Exclusive Interview: Yoko Taro On Machine Empathy And Butts In Nier: Automata


Editor’s note: This article contains numerous story details that are most certainly spoilers, so proceed at your own risk. In addition, I’d like to give special thanks to Tyler Treese (who reviewed Nier: Automata for WGTC) for helpfully contributing a number of questions to this interview.

Few developers can lay claim to a more iconic piece of headwear than Square Enix’s Yoko Taro, who’s rarely seen in public outside of his grinning grey mask (apparently worn because he’s not a fan of being photographed — a sentiment my rather pudgy frame can empathize with, to be sure). Whatever you want to say about his delightfully weird choice of costume, there’s no denying that he’s one of the quirkiest and most unique game developers in Japan today.

As the leader on both the Drakengard and Nier series, his work has provided gamers with a duality of fondly-remembered moments and infamously bizarre design choices — and his latest project, Nier: Automata, might just be his best and strangest yet.

At PAX East this weekend, we sat down with him to talk about empathy for robots, his philosophy on “Making Weird Games for Weird People,” and butt-centric artwork.

Check it out below, and enjoy!

We Got This Covered: In your post about the game on the PS Blog, you said the scenario you created for it was — well, it was translated as “all poop.” I thought that was hilarious, but I know a lot of people who think the story is quite fantastic. Why did you write that about the narrative you created?

Yoko Taro: Whenever I write the scenarios for my games, I don’t necessarily envision them being liked or being wonderful for everyone. If there are 100 people, I don’t anticipate all 100 liking my scenario — but I write it so at least one or two of them will love and get really into that particular story. There are always people who won’t be drawn to a given scenario, and so in that sense, expressing it from the perspective of a person who wouldn’t like it, it would be a “poop” scenario. (laughs)

I remember playing the demo and being absolutely shocked by the fact that a major character appeared to be killed off at the end. Some people have described you as a developer who likes to mess with people, so I have to ask: what goes into a decision like that? Are you just excited at the prospect of confusing and surprising people?

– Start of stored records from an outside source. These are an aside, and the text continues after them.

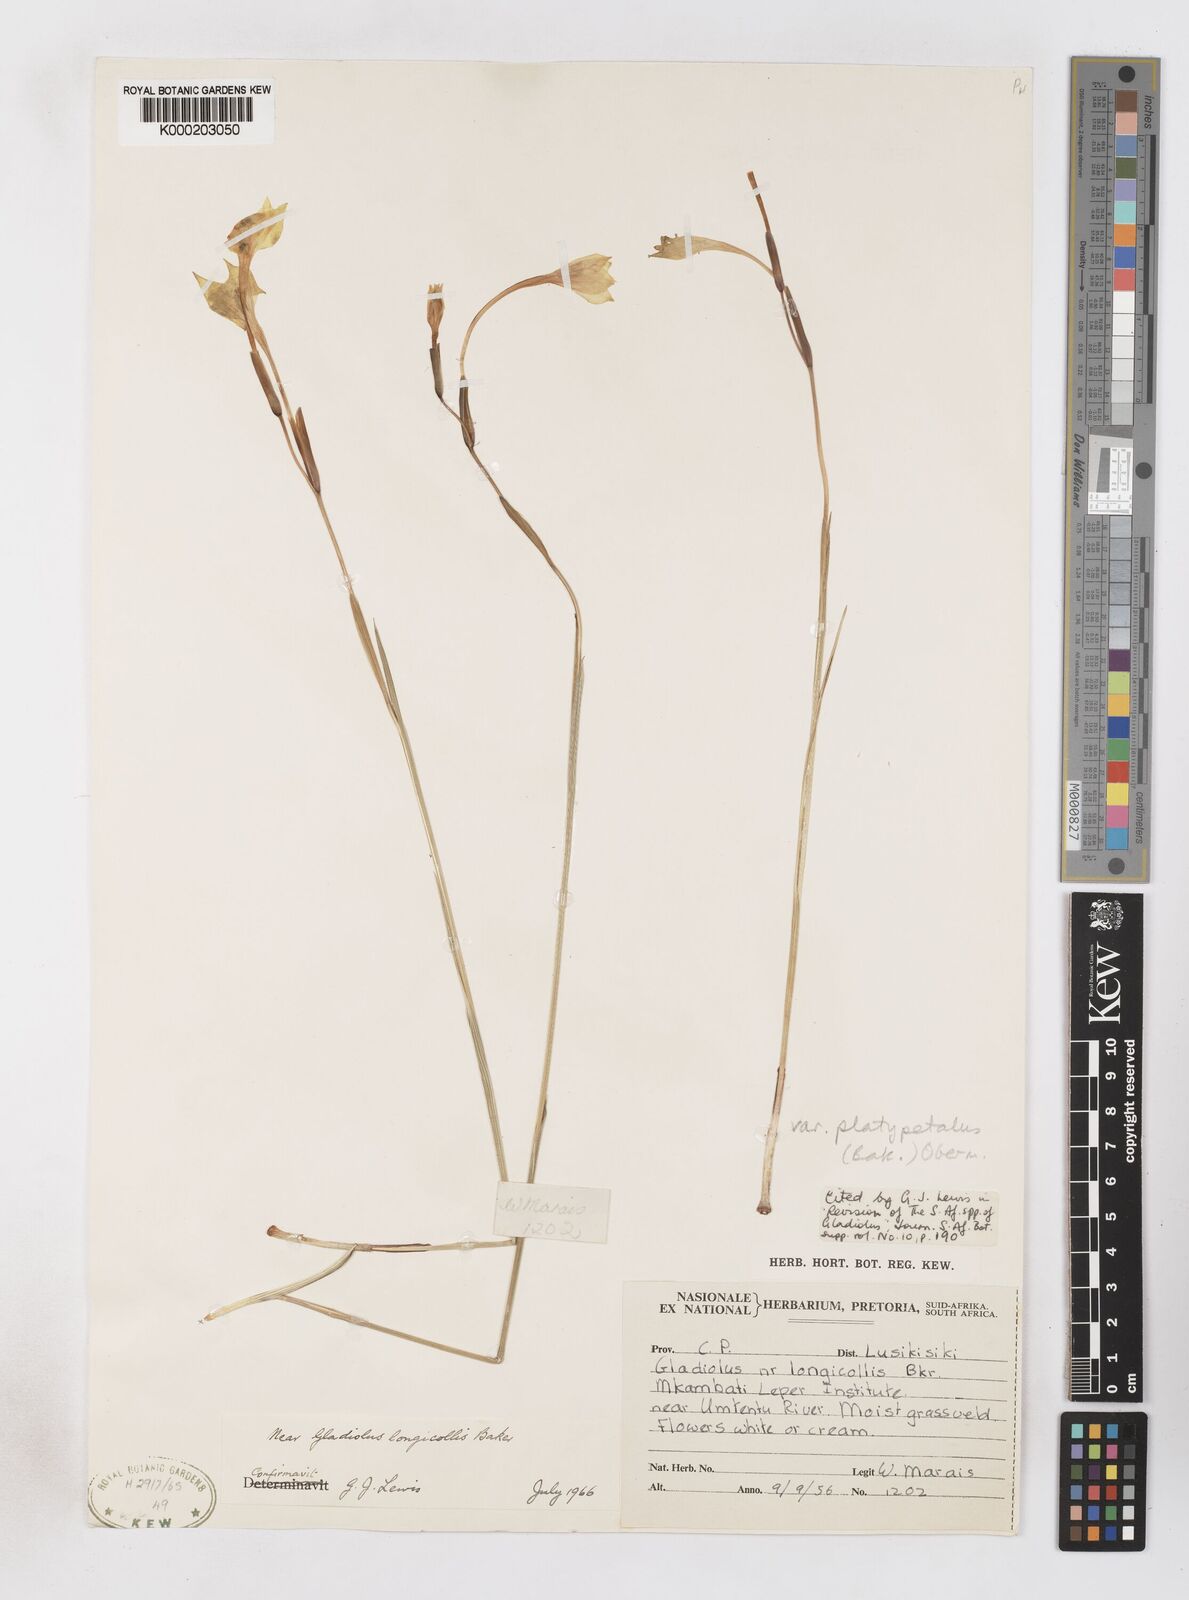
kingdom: Plantae
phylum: Tracheophyta
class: Liliopsida
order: Asparagales
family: Iridaceae
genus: Gladiolus
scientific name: Gladiolus longicollis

YT: (laughs) I just have a bad personality… an evil personality. So what others might not necessarily do, I just have the impishness to [follow through on].

On that note, you gave a GDC talk on “Making Weird Games for Weird People,” in which you questioned the relatively boring or safe way that developers traditionally approach creating games and challenged them to smash through an invisible wall to the unknown. One of the examples you gave was the notorious “save file deleting” portion at the true end of the original Nier. How do you manage to strike a balance between creating surprise in your games and frustrating the player?

YT: Honestly speaking, I don’t really strike a balance or even try to strike a balance. My belief is that if there are already games that other developers are putting out that are satisfying to the player, with great action or an excellent story, then I desire to create something different — a different type of experience. And ultimately, if that experience becomes something that’s a little bit stressful, I believe it’s okay to have at least one or two games out there that make the player feel that way.

I looked around in other interviews and couldn’t find a definitive answer, but now that the game is out, could we put a rest to the “2B’s backside” rumors? In other words, does the model actually possess the, uh, certain “body part” people have been searching for?

YT: Since I’m not actually a modeller, I haven’t seen 2B with her clothes off, so I’m not quite sure if it is there or not… but personally I would like it to be! (laughs) To do something that’s kind of off-the-charts and meaningless like that, that seems very Nier-like to me.

To that, um, end, when people started creating fan art based on this phenomenon, you Tweeted out that you wouldn’t mind having all that compiled into a zip file and sent to you. I found this really funny because, as you might know, a lot of developers and publishers are pretty disapproving of what we might refer to as “lewd” fan art. But it sounds like you’re a fan?

YT: I do want to edit that statement a little bit… I didn’t necessarily mean that I wanted a zip file full of fan art that features a lot of 2B’s, uh, assets. (laughs) I don’t like artwork that focuses on the butt as much as I like fan art in general — it’s not just specific to the butt area. I love pretty, cute art as well. So what I intended to say was that I would like to have all the fan art gathered, zipped up and sent over to me… but after that statement, there was a misunderstanding, so I’ve been getting a lot of butt-focused artwork. (laughs)

But with regards to people disapproving of “lewd” artwork, there are obviously many types of people out there, and some people don’t like to see that kind of sexy fan art. Even I have certain depictions that I personally don’t like, but I don’t believe artists should necessarily follow a particular person’s preference. They should focus on the things they like and follow their own desires.